| Dataset records |
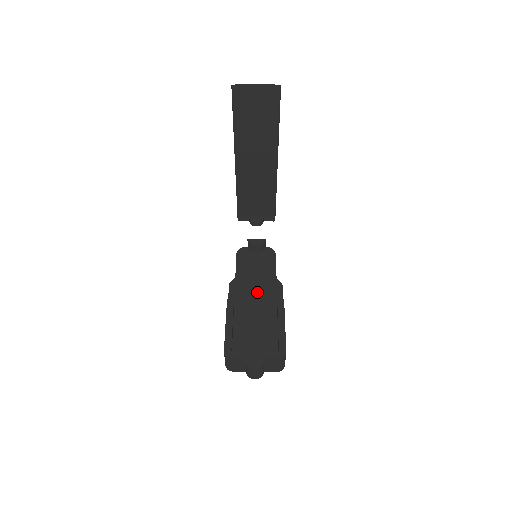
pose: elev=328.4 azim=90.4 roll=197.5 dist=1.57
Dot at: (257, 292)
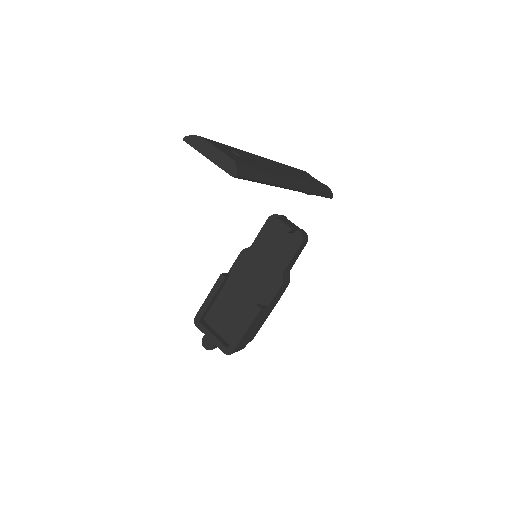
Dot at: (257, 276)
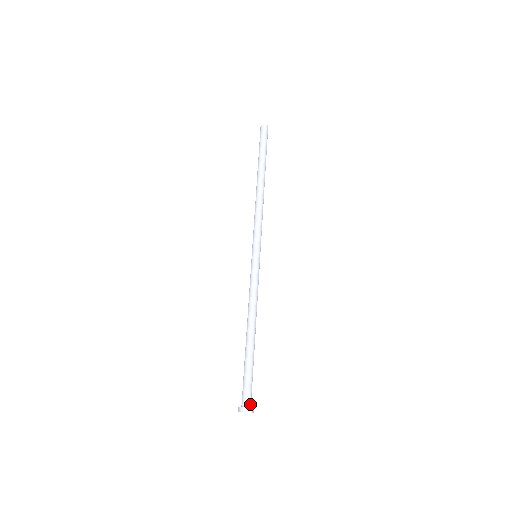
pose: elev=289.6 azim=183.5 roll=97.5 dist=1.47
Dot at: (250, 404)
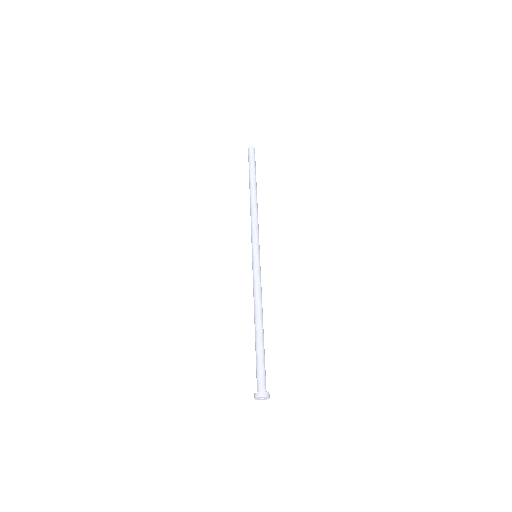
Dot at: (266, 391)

| Challenge |
Return the lines that run from the line containing "pose: elev=289.6 azim=183.5" through the end of the records, reproducing them without alteration. Leave the pictures out of the answer.

| Task result |
pose: elev=289.6 azim=183.5 roll=97.5 dist=1.47
Dot at: (250, 404)
Dot at: (266, 391)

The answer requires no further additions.